■ ENTRIES PROVIDED
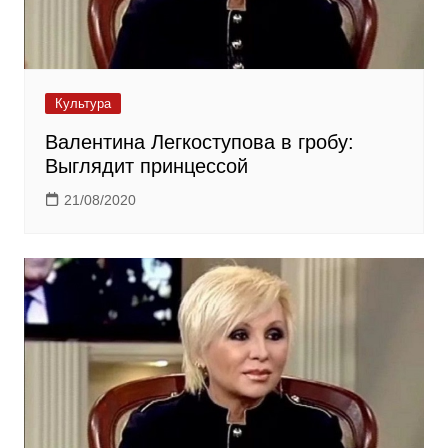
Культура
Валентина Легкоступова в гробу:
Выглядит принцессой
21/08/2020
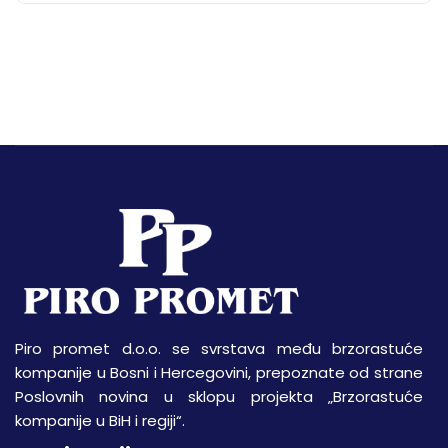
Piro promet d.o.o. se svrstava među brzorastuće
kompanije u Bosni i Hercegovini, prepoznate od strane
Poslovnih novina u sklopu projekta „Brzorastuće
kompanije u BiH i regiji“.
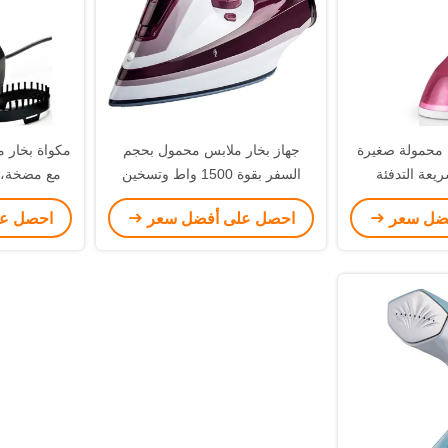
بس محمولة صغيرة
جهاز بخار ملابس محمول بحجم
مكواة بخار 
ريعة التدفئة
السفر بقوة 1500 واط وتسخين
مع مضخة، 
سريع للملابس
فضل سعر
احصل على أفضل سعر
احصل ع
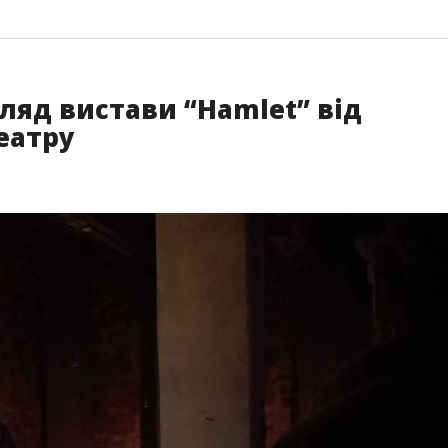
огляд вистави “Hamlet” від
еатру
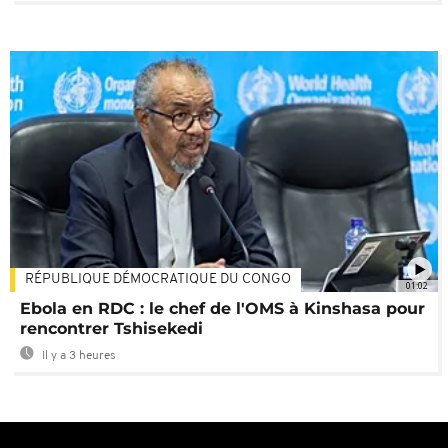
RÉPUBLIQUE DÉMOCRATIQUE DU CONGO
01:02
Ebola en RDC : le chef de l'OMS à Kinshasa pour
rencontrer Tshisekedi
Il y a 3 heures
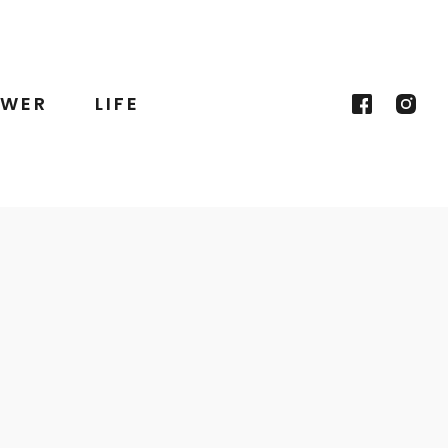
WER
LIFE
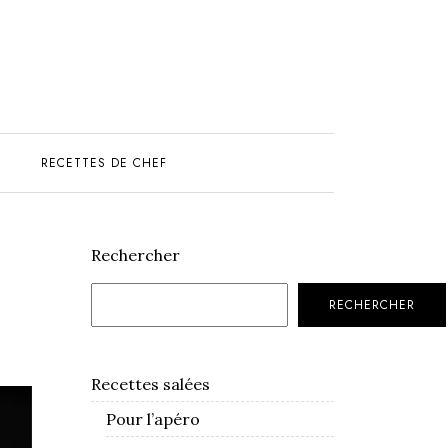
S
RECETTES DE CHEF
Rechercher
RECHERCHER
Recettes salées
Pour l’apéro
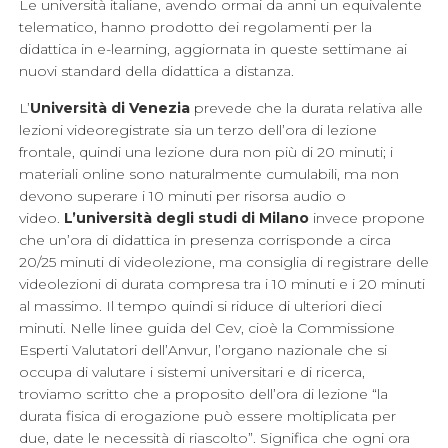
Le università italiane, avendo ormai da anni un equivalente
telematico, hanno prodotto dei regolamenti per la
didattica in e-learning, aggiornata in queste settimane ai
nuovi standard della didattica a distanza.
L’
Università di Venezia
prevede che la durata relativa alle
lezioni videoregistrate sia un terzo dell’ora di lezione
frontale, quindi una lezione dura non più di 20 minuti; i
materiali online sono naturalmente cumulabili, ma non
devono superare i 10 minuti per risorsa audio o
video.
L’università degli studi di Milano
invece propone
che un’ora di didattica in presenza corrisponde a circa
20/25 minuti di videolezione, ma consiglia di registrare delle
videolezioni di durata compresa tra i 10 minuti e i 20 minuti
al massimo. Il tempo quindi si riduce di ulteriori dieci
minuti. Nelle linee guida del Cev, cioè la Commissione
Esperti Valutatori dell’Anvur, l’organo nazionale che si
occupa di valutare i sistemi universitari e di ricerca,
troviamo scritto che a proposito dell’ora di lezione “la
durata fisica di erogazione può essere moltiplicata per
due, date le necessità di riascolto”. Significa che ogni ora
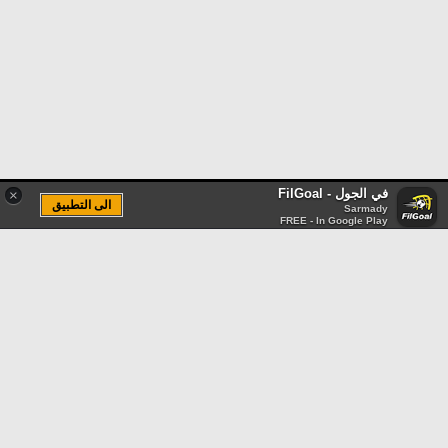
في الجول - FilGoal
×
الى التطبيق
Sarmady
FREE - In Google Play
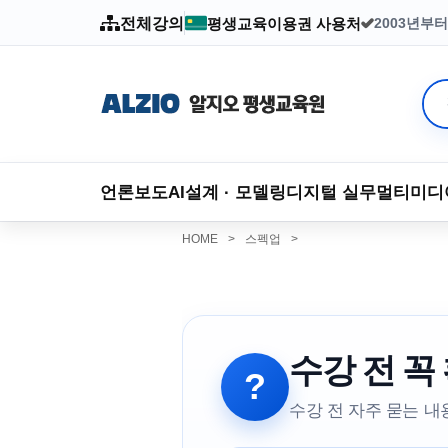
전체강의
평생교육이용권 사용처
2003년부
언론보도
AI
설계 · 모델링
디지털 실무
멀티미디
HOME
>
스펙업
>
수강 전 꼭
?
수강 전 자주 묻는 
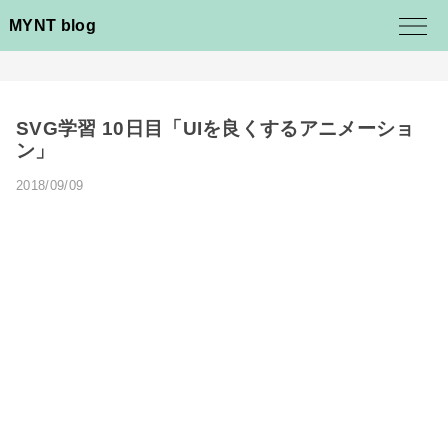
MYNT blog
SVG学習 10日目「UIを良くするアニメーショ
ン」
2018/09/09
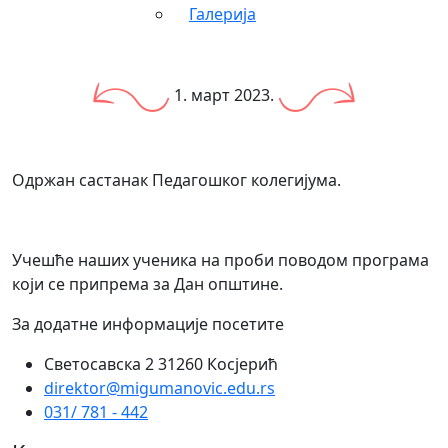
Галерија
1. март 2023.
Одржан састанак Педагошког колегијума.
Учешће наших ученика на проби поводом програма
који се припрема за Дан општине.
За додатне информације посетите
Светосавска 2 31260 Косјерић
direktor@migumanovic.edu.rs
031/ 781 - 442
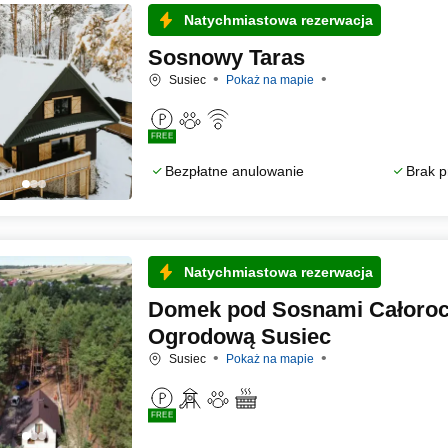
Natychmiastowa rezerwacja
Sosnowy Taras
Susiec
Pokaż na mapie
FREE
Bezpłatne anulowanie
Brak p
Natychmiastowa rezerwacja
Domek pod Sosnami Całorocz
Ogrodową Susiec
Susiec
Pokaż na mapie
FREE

■ PROMPT
Within the material above, tally each line that contains "didattica" and respond with the tally only.

■ WRITTEN RESPONSE
3